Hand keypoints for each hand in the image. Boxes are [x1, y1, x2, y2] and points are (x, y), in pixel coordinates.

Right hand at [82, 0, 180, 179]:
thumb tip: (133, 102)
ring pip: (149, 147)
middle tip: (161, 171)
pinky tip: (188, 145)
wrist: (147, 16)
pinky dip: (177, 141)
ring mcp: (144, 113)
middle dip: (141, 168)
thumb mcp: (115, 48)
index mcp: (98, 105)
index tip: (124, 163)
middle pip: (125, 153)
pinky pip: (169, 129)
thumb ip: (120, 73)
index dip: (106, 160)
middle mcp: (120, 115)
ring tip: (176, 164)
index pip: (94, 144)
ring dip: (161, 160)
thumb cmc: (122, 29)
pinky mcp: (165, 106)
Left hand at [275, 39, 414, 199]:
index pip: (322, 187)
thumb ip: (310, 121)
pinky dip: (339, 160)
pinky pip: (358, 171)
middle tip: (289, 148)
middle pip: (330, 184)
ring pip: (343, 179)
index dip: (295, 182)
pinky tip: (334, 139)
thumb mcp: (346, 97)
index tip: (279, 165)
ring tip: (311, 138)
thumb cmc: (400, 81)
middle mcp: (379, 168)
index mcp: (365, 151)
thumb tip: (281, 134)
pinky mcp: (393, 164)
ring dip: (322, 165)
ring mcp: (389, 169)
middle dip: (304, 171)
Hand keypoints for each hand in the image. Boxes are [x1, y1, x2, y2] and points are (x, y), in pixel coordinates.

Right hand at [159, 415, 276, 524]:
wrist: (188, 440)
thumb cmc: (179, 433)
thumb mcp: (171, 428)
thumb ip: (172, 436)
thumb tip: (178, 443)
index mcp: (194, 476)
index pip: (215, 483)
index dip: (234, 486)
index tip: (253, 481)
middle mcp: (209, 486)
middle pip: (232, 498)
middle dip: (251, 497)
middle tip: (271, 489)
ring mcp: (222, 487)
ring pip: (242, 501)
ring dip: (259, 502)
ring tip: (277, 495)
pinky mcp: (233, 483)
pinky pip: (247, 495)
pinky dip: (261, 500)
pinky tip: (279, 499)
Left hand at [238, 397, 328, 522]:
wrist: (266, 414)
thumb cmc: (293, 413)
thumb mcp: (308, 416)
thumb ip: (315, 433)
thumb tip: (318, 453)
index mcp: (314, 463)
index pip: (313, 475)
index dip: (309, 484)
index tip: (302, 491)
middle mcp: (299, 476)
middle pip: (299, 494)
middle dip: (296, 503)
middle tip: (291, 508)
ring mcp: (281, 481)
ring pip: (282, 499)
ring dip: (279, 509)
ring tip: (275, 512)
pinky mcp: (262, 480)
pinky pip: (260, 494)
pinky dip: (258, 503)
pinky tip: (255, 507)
____
### Goal of the exercise:
Repeat the data word for word.

### Expected answer:
Hand keypoints for each hand in the image. Boxes are [x1, y1, x2, y2] and points are (x, y), in pixel coordinates.

Right hand at [82, 0, 180, 179]:
thumb tip: (133, 102)
ring pip: (149, 147)
middle tip: (161, 171)
pinky tip: (188, 145)
wrist: (147, 16)
pinky dip: (177, 141)
ring mcp: (144, 113)
middle dip: (141, 168)
thumb mcp: (115, 48)
index mcp: (98, 105)
index tip: (124, 163)
middle pip: (125, 153)
pinky pip: (169, 129)
thumb ip: (120, 73)
index dip: (106, 160)
middle mcp: (120, 115)
ring tip: (176, 164)
index pip: (94, 144)
ring dip: (161, 160)
thumb cmc: (122, 29)
pinky mcp: (165, 106)
Left hand at [275, 39, 414, 199]:
index pip: (322, 187)
thumb ip: (310, 121)
pinky dip: (339, 160)
pinky pip: (358, 171)
middle tip: (289, 148)
middle pip: (330, 184)
ring pip: (343, 179)
index dip: (295, 182)
pinky tip: (334, 139)
thumb mcp: (346, 97)
index tip: (279, 165)
ring tip: (311, 138)
thumb cmc: (400, 81)
middle mcp: (379, 168)
index mcp: (365, 151)
thumb tip: (281, 134)
pinky mcp: (393, 164)
ring dip: (322, 165)
ring mcp: (389, 169)
middle dip: (304, 171)
Hand keypoints for each hand in the image. Boxes are [x1, y1, x2, y2] and points are (x, y), in pixel coordinates.

Right hand at [159, 415, 276, 524]:
wrist: (188, 440)
thumb cmc: (179, 433)
thumb mcp: (171, 428)
thumb ip: (172, 436)
thumb tip: (178, 443)
index mcp: (194, 476)
index pip: (215, 483)
index dip: (234, 486)
index tip: (253, 481)
middle mcp: (209, 486)
middle pip: (232, 498)
middle dip: (251, 497)
middle tip: (271, 489)
ring mcp: (222, 487)
ring pip: (242, 501)
ring dip: (259, 502)
ring tip: (277, 495)
pinky mcp: (233, 483)
pinky pip: (247, 495)
pinky dip: (261, 500)
pinky tip: (279, 499)
Left hand at [238, 397, 328, 522]:
wrist: (266, 414)
thumb cmc: (293, 413)
thumb mcp: (308, 416)
thumb ip: (315, 433)
thumb tip: (318, 453)
index mcp: (314, 463)
index pip: (313, 475)
index dip: (309, 484)
index tip: (302, 491)
middle mcp: (299, 476)
middle pip: (299, 494)
middle dip: (296, 503)
middle tip: (291, 508)
ring mcp: (281, 481)
ring pip: (282, 499)
ring dip: (279, 509)
ring tip: (275, 512)
pinky mcp: (262, 480)
pinky pip: (260, 494)
pinky dip: (258, 503)
pinky tip: (255, 507)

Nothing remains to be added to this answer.